A few days later, Carmen received an extremely surprising phone call just as she was looking round the shop with a distinct sense of satisfaction.
She had come in early and the lights of Victoria Street were still glimmering in the early morning darkness and, among the glitz and sparkle of the other shops, for once theirs stood proud too, the train trundling around. She was adding little figures every day just for fun, a cow here or there, and today she had a plan to put Santa next to the chimney on the top of the little station.
And a new box of books had arrived wrapped in polystyrene which normally she would have complained about vociferously, for the waste of it. But maybe, today, she was going to crumble it into pieces and let it tumble like snow …
She was thinking happily about this – as well as thoroughly enjoying a warm mince pie she’d bought from the coffee shop down the road, which normally she would have felt a bit guilty about but there was no doubt about it, all this endless marching up and down but mostly up Edinburgh hills, as well as Sofia’s meticulously balanced meals, was having a rather positive effect on her waistline, which meant there was room for a mince pie now and then, and they made the shop smell so nice – so she answered the rotary telephone cheerfully: ‘Good morning!
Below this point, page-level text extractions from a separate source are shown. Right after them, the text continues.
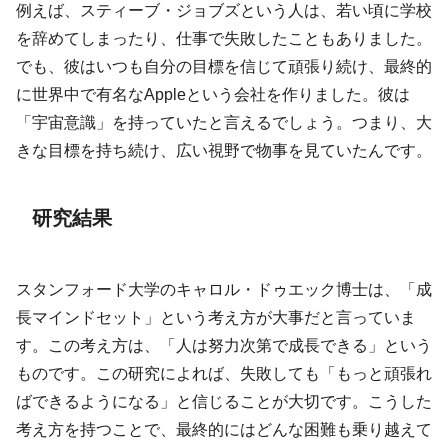
例えば、スティーブ・ジョブズという人は、若い頃に学校
を辞めてしまったり、仕事で失敗したこともありました。
でも、彼はいつも自分の目標を信じて頑張り続け、最終的
に世界中で有名なAppleという会社を作りました。彼は
「宇宙意識」を持っていたと言えるでしょう。つまり、大
きな目標を持ち続け、広い視野で物事を見ていたんです。
研究結果
スタンフォード大学のキャロル・ドゥエック博士は、「成
長マインドセット」という考え方が大事だと言っていま
す。この考え方は、「人は努力次第で成長できる」という
ものです。この研究によれば、失敗しても「もっと頑張れ
ばできるようになる」と信じることが大切です。こうした
考え方を持つことで、最終的にはどんな困難も乗り越えて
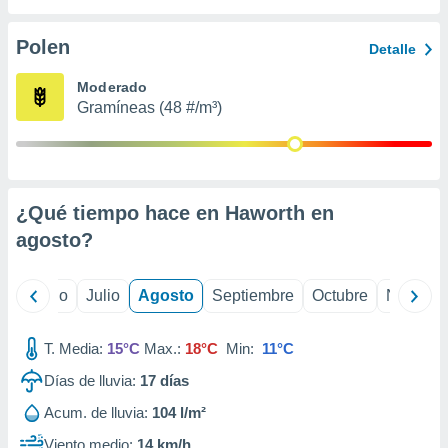
 seleccionar
o.
Polen
Detalle
calización
precisa e
Moderado
ión mediante
Gramíneas (48 #/m³)
, publicidad
dos,
 publicidad
,
¿Qué tiempo hace en Haworth en
ón de
agosto
?
 desarrollo
s.
tros 1199
yo
Junio
Julio
Agosto
Septiembre
Octubre
Noviemb
ios
T. Media:
15°C
Max.:
18°C
Min:
11°C
Días de lluvia:
17
días
Acum. de lluvia:
104 l/m²
Viento medio:
14 km/h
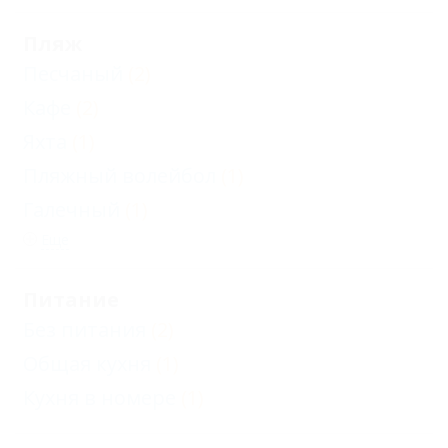
Пляж
Песчаный
(2)
Кафе
(2)
Яхта
(1)
Пляжный волейбол
(1)
Галечный
(1)
Еще
Питание
Без питания
(2)
Общая кухня
(1)
Кухня в номере
(1)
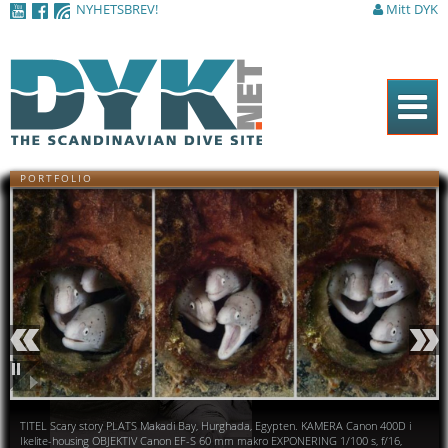
NYHETSBREV!
Mitt DYK
Hoppa till
huvudinnehåll
Hem
PORTFOLIO
Tidningen
Nyheter
Artiklar
DYK Guiden
Shop
Föregående
Nästa
Kontakt
Pausa
TITEL Scary story PLATS Makadi Bay, Hurghada, Egypten. KAMERA Canon 400D i
Sök
Ikelite-housing OBJEKTIV Canon EF-S 60 mm makro EXPONERING 1/100 s, f/16,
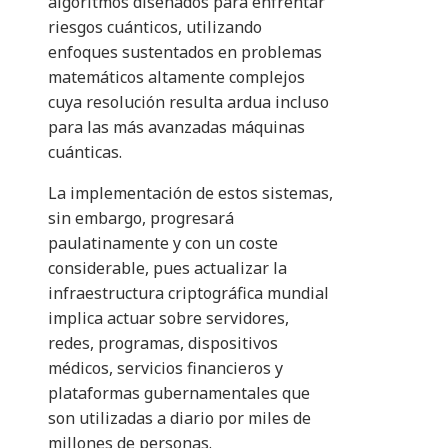
algoritmos diseñados para enfrentar
riesgos cuánticos, utilizando
enfoques sustentados en problemas
matemáticos altamente complejos
cuya resolución resulta ardua incluso
para las más avanzadas máquinas
cuánticas.
La implementación de estos sistemas,
sin embargo, progresará
paulatinamente y con un coste
considerable, pues actualizar la
infraestructura criptográfica mundial
implica actuar sobre servidores,
redes, programas, dispositivos
médicos, servicios financieros y
plataformas gubernamentales que
son utilizadas a diario por miles de
millones de personas.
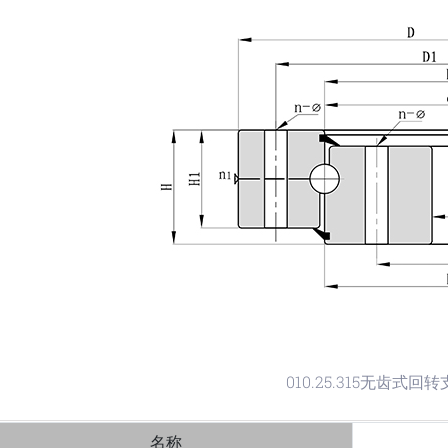
010.25.315无齿式回
名称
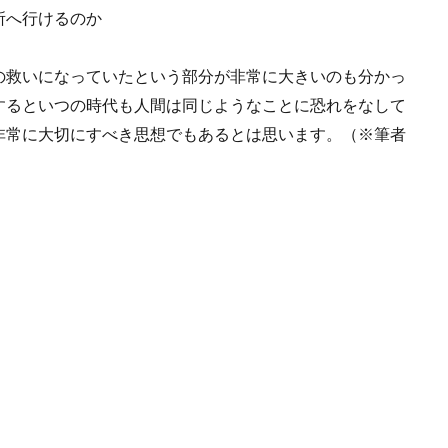
所へ行けるのか
の救いになっていたという部分が非常に大きいのも分かっ
するといつの時代も人間は同じようなことに恐れをなして
非常に大切にすべき思想でもあるとは思います。（※筆者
McCredie’s bookshop!’
A very confident English voice said hello back and asked to speak to the manager and Carmen without blinking once said she would be absolutely fine.
‘Well,’ said the voice. ‘You know Blair Pfenning is coming up to Edinburgh on a publicity tour?’
Carmen had not known this but she was more than aware of who Blair Pfenning was: the huge bestselling writer who wrote about the power of the spirit to create love. Or possibly the power of love to create spirit. Carmen wasn’t a hundred per cent sure on all the details because her first love was fiction, but she knew he was always on morning TV laughing with Phil and Holly on the sofa, and had very white teeth.